Nach gut zehn Monaten Bauzeit ist die stark befahrene Bahnstrecke zwischen Hamburg und Berlin wieder vollständig in Betrieb – allerdings mit sechs Wochen Verspätung gegenüber dem ursprünglichen Zeitplan. Am frühen Morgen fuhr der erste Fernzug um 5.36 Uhr mit leichter Verspätung vom Hamburger Hauptbahnhof in Richtung Hauptstadt ab, wie die Deutsche Bahn mitteilte. Bereits seit Samstagabend nutzen Güterzüge den Korridor, seit Sonntag rollen auch wieder Fern- und Regionalzüge regulär über die sanierte Verbindung.

Für Tausende Pendlerinnen und Pendler entfällt damit der belastende Ersatzverkehr mit Bussen. Während der Generalsanierung war der Fernverkehr über Stendal und Uelzen umgeleitet worden, regionale Verbindungen zwischen Hamburg und Berlin fielen monatelang aus. Schon Mitte Mai hatte die Bahn einen ersten Teilabschnitt entlastet und die durchgehende Verbindung zwischen Hamburg und Schwerin wieder aufgenommen. Nun ist die gesamte Achse zurück im Netz – die Bahn warnt jedoch vor Anlaufschwierigkeiten und empfiehlt, Fahrzeiten vorab zu prüfen.

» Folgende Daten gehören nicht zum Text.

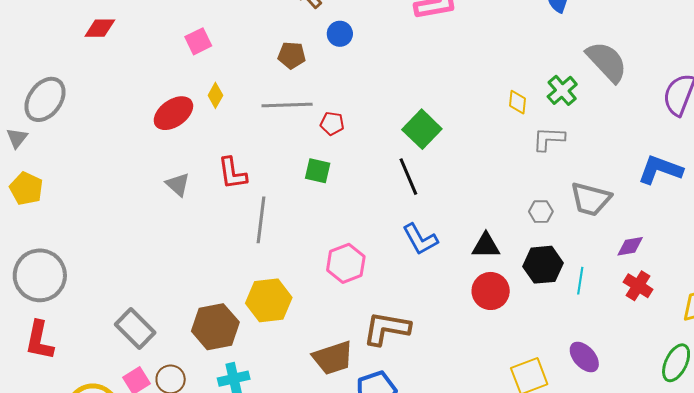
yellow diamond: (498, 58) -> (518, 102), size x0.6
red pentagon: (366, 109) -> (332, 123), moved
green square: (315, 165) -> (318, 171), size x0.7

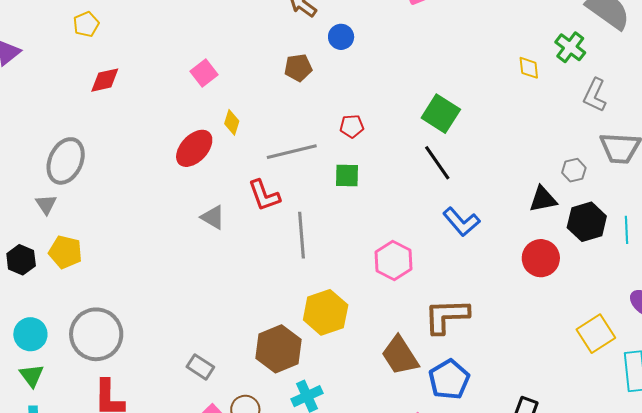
gray line: (287, 105) -> (292, 152), moved
gray L-shape: (549, 139) -> (595, 95), moved, turned -56
black triangle: (486, 246) -> (543, 199), moved
gray rectangle: (135, 328) -> (200, 367), size x0.7
brown trapezoid: (333, 358) -> (400, 356), turned 87

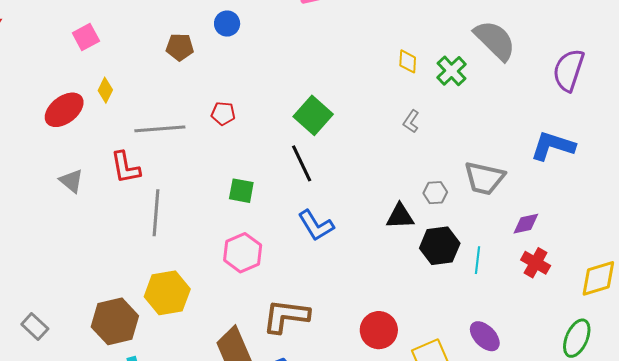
yellow diamond: (529, 68) -> (408, 61), moved
gray L-shape: (595, 95) -> (411, 121), moved, size x0.7
green square: (347, 176) -> (241, 191), moved
red circle: (541, 258) -> (379, 330), moved

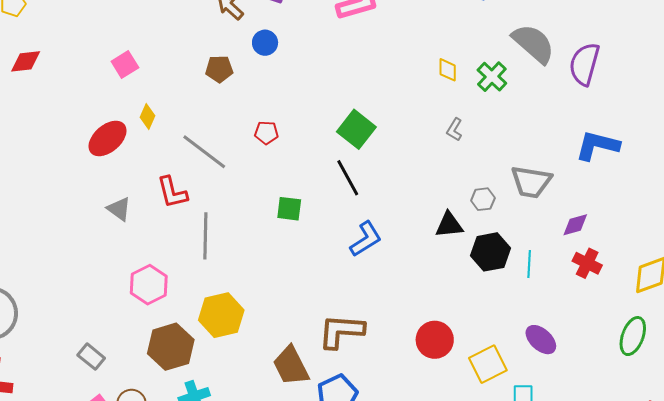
purple semicircle: (569, 70) -> (584, 64), moved
gray line: (160, 129) -> (204, 152), turned 45
blue L-shape: (316, 225) -> (366, 239), turned -87
pink hexagon: (243, 253) -> (149, 285), moved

Die Wiederinbetriebnahme verläuft holprig. Am ersten Betriebstag sammelten sich auf der frisch sanierten Strecke Verspätungen von mindestens 15 Minuten, teils deutlich darüber. Fernzüge benötigten am Sonntag in der Regel mehr als zwei Stunden und 15 Minuten zwischen den Hauptbahnhöfen, obwohl die schnellsten ICE nach Abschluss der Arbeiten eigentlich in rund einer Stunde und 47 Minuten verkehren sollen. Hintergrund ist unter anderem, dass das für Tempo 230 ausgelegte LZB-Zugsicherungssystem auf Teilen der Trasse noch nicht abgenommen ist. Auf diesen Abschnitten gilt vorerst das PZB-System mit einer zulässigen Höchstgeschwindigkeit von 160 Stundenkilometern.

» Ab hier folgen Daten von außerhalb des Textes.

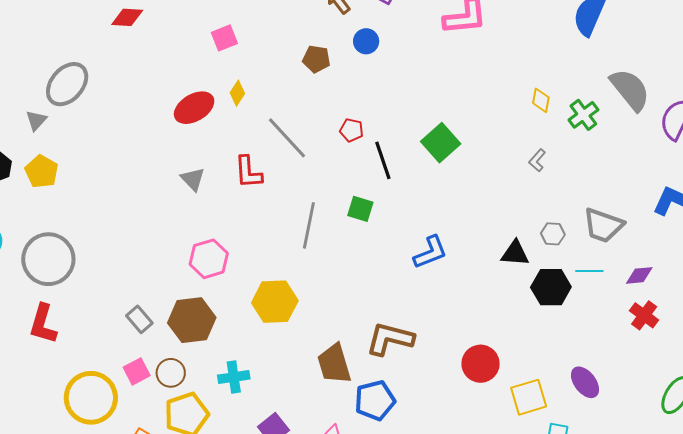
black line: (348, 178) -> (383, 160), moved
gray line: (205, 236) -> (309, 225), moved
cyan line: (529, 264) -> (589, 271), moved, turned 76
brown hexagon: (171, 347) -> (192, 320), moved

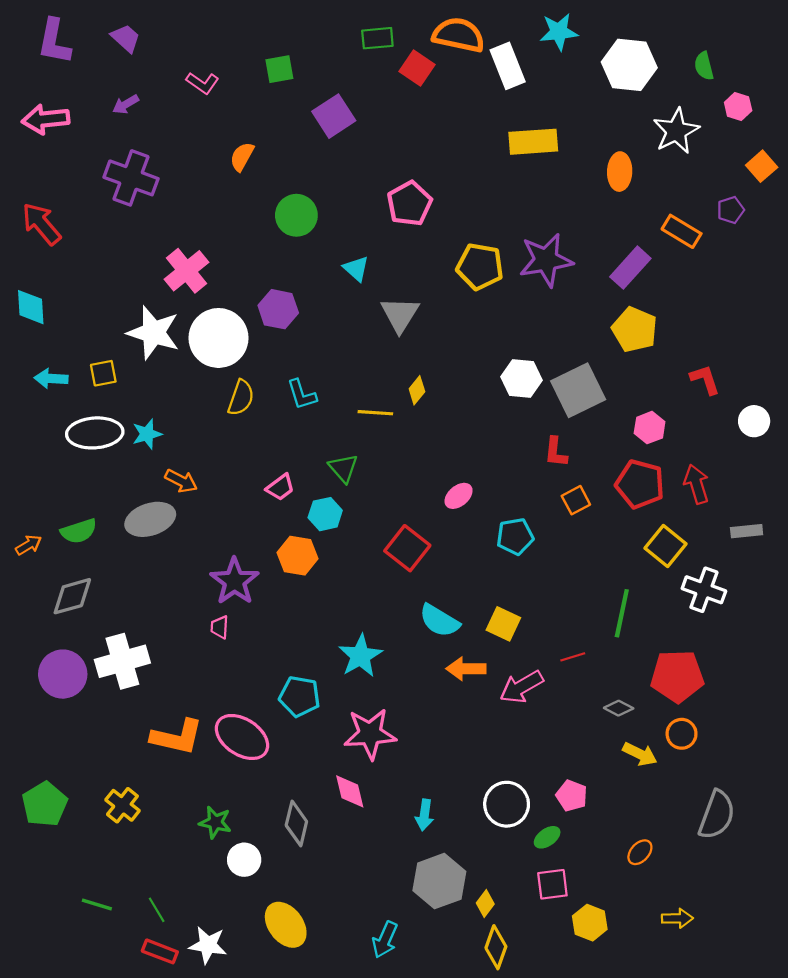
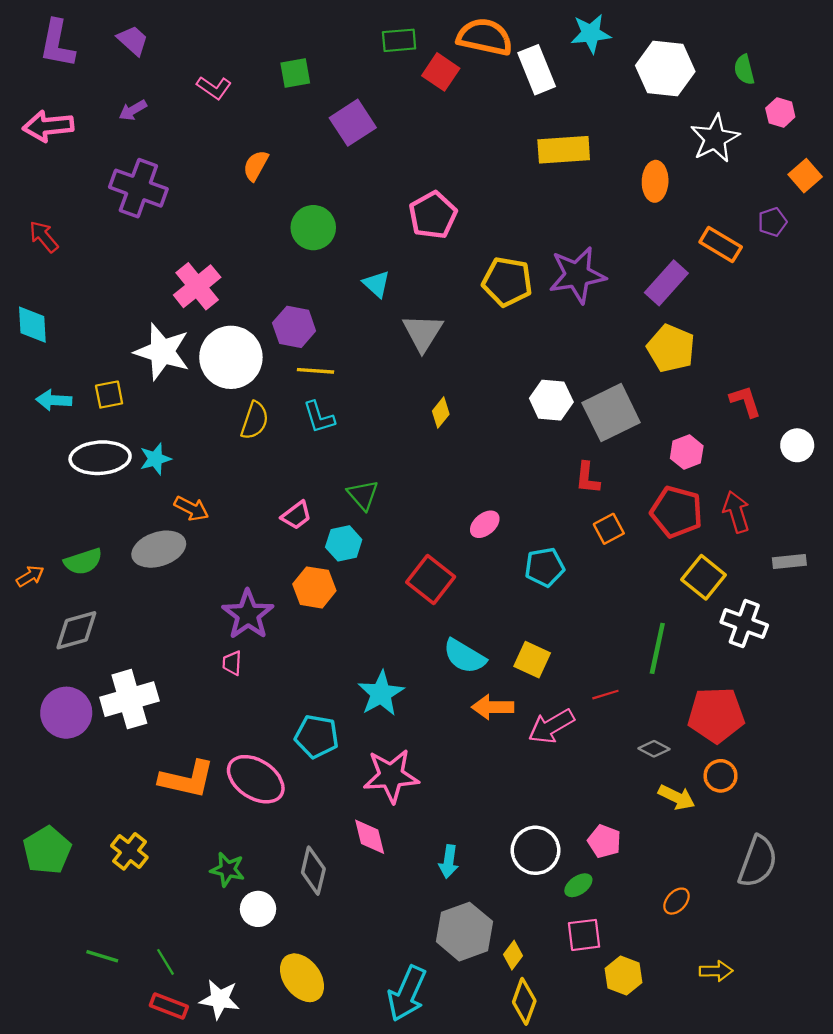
red arrow: (41, 224) -> (44, 237), size x0.7
yellow line: (375, 413) -> (316, 371), moved
cyan arrow: (385, 940) -> (407, 994), size x1.4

Die Bauarbeiten auf der 2025 begonnenen Generalsanierung umfassten nach Bahnangaben die Erneuerung von 165 Kilometern Gleisen und die Instandsetzung weiterer 61 Kilometer. Zudem wurden 249 Weichen eingebaut und 28 Bahnhöfe modernisiert. Der ursprünglich bis Ende April angesetzte Abschluss verzögerte sich durch einen harten Winter und gefrorenen Boden, der den Zeitpuffer aufbrauchte. Mit der jetzt abgeschlossenen Kernsanierung ist die Verbindung zwischen den beiden größten deutschen Städten infrastrukturell deutlich erneuert, ihre geplante Höchstleistung im Fahrplanbetrieb dürfte aber erst erreicht werden, wenn die technischen Zugsicherungssysteme auf der gesamten Strecke vollumfänglich verfügbar sind.